- [Instructions to follow]:
Lay out the lines of the material as a Markdown table with the columns Row and Line, skipping any blank lines. Start at the line that contains "## Progressive: Progressive House" and end at the line that contains "House???* in the Eurotrance group, emerged in 90s".

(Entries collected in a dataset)
╔══

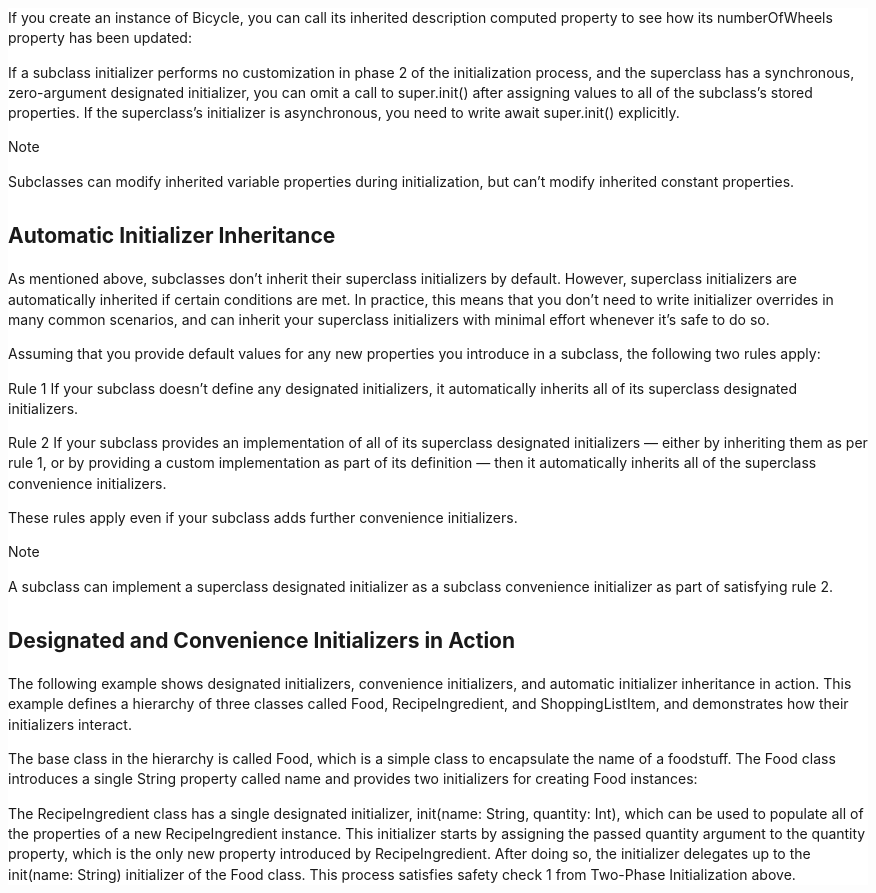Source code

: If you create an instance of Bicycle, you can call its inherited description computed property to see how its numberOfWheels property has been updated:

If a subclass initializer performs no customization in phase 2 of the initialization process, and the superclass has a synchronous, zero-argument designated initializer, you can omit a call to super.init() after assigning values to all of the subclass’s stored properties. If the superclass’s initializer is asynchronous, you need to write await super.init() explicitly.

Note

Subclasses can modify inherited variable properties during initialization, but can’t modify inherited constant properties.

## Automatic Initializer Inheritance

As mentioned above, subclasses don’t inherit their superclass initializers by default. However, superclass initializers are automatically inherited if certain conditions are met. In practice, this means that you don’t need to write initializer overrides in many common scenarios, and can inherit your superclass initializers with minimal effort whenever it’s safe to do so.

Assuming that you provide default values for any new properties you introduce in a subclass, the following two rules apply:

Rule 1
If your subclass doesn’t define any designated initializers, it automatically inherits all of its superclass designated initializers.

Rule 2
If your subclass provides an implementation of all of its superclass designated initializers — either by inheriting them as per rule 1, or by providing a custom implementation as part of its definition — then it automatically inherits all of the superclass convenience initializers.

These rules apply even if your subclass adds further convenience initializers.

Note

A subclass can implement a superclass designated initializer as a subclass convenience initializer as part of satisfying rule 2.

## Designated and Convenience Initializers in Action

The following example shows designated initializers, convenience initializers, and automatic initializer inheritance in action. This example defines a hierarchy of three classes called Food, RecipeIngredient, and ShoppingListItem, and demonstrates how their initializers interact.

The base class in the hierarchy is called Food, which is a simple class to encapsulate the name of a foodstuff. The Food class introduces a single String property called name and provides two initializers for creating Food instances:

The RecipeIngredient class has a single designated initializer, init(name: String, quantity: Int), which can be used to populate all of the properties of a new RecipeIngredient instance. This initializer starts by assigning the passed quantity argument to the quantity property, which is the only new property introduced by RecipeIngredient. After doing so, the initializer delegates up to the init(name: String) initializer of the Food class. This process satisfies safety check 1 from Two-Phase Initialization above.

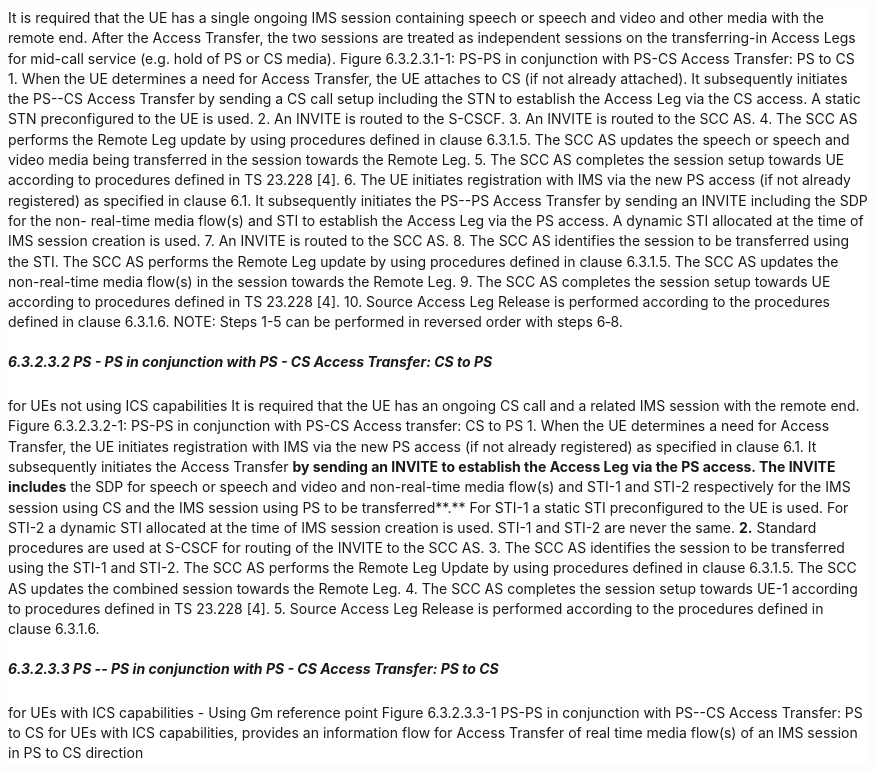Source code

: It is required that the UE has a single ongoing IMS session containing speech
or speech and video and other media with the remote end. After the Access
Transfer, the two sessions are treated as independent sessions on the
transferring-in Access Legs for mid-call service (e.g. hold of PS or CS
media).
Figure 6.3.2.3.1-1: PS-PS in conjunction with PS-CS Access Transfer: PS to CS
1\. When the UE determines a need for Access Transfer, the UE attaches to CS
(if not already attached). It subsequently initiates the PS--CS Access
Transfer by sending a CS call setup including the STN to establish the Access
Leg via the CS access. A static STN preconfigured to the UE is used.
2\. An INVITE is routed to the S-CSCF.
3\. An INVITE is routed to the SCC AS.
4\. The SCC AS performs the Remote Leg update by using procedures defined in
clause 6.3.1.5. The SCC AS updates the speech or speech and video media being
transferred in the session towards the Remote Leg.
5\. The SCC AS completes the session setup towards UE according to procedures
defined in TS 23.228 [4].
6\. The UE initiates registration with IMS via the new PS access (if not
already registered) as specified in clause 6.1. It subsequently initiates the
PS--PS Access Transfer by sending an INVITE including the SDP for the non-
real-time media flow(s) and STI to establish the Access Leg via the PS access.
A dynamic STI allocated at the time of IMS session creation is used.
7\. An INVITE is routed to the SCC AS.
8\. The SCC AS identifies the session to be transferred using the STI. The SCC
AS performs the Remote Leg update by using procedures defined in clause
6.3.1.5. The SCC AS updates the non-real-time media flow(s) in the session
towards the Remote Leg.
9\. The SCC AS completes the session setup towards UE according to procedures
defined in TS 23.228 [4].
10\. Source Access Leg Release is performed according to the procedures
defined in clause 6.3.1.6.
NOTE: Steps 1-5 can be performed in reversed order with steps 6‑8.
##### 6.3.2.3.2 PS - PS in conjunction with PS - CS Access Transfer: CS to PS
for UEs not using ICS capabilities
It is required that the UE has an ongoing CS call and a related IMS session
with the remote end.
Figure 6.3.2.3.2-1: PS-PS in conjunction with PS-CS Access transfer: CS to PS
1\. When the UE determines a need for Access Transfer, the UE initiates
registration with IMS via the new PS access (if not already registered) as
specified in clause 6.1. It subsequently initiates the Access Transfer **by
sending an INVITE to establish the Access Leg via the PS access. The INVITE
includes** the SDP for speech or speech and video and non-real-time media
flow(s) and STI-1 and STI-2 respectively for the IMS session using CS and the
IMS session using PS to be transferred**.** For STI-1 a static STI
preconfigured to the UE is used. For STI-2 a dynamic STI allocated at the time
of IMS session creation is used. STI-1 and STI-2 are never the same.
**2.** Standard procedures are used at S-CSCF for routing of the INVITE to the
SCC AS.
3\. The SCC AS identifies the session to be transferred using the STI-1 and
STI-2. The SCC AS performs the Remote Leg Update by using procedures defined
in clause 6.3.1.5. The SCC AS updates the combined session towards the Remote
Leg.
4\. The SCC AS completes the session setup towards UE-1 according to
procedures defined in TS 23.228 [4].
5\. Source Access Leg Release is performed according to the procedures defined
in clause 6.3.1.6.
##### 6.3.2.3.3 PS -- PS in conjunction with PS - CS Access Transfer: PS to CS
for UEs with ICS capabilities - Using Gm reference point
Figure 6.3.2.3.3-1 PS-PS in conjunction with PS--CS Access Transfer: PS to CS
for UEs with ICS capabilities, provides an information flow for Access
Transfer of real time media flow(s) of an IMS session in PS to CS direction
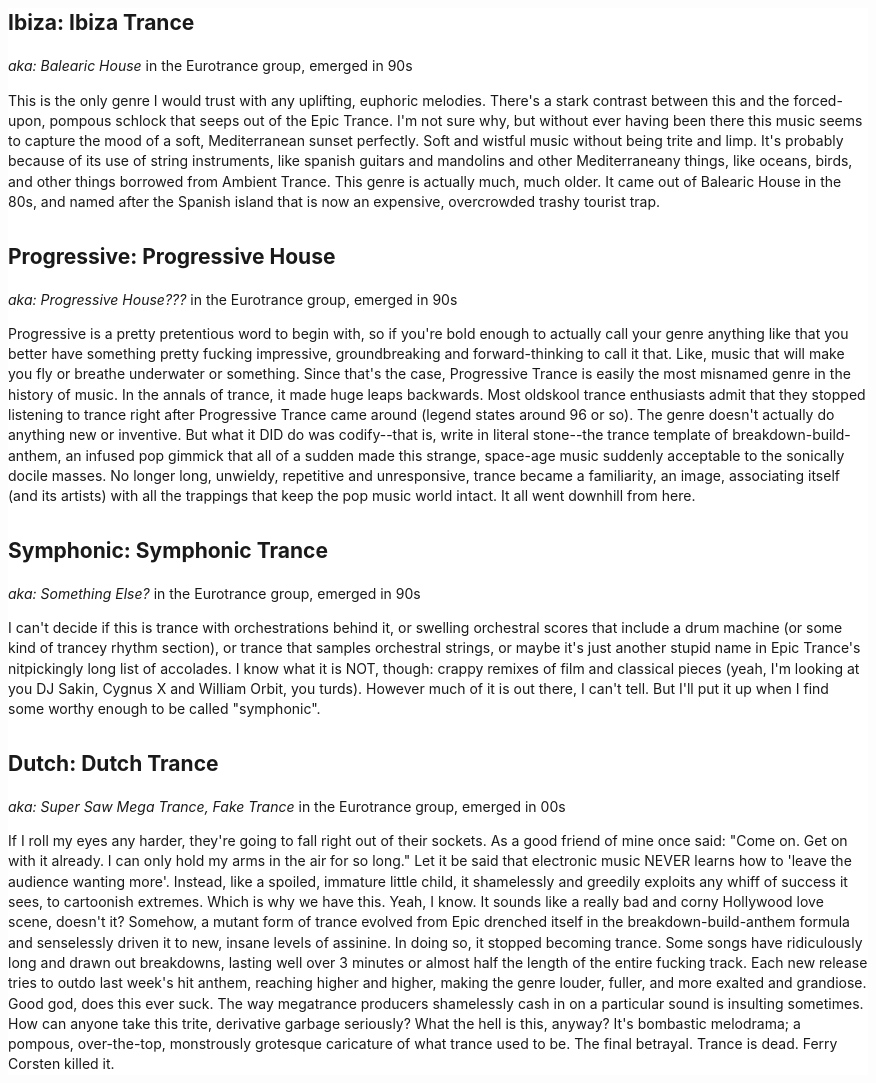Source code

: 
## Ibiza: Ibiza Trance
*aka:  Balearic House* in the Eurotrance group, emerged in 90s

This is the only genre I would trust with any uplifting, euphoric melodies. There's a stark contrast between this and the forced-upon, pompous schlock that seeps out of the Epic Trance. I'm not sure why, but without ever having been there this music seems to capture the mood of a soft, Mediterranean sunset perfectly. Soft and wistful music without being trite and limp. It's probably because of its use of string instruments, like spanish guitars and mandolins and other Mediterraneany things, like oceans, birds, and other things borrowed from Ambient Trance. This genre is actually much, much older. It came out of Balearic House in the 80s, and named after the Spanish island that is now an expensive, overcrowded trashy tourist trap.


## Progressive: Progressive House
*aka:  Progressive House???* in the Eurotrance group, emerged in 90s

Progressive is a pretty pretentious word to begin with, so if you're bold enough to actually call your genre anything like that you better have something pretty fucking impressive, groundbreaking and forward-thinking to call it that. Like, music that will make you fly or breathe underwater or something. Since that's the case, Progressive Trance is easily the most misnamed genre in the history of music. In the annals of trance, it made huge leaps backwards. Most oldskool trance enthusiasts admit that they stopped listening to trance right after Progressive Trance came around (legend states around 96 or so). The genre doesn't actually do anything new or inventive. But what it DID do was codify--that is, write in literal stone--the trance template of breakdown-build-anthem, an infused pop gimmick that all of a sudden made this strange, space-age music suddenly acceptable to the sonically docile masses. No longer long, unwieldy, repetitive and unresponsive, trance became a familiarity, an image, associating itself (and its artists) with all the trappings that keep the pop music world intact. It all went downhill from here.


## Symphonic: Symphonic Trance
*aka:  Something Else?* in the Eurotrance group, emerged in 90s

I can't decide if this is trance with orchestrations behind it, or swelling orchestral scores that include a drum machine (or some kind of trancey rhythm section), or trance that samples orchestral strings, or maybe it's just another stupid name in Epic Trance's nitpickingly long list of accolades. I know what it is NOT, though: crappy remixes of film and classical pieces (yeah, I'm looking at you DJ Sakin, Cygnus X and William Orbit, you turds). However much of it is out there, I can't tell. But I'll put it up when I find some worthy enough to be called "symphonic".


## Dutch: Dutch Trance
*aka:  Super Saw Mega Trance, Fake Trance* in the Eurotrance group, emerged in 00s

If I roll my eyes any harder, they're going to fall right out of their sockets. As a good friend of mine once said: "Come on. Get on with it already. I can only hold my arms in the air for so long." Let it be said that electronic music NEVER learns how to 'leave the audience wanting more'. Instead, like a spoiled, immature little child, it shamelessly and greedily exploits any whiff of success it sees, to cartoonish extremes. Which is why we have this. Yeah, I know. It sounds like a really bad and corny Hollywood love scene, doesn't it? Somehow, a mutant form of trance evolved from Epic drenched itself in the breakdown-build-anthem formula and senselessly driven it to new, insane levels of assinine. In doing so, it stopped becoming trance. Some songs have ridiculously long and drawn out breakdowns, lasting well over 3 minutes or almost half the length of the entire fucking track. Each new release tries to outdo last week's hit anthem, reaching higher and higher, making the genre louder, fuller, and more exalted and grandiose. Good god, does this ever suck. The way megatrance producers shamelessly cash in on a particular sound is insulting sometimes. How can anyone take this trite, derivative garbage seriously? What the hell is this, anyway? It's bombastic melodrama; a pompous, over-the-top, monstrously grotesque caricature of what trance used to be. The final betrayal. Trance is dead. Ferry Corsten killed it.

╚══

- [Problem solution]:
| Row | Line |
|---|---|
| 1 | ## Progressive: Progressive House |
| 2 | *aka:  Progressive House???* in the Eurotrance group, emerged in 90s |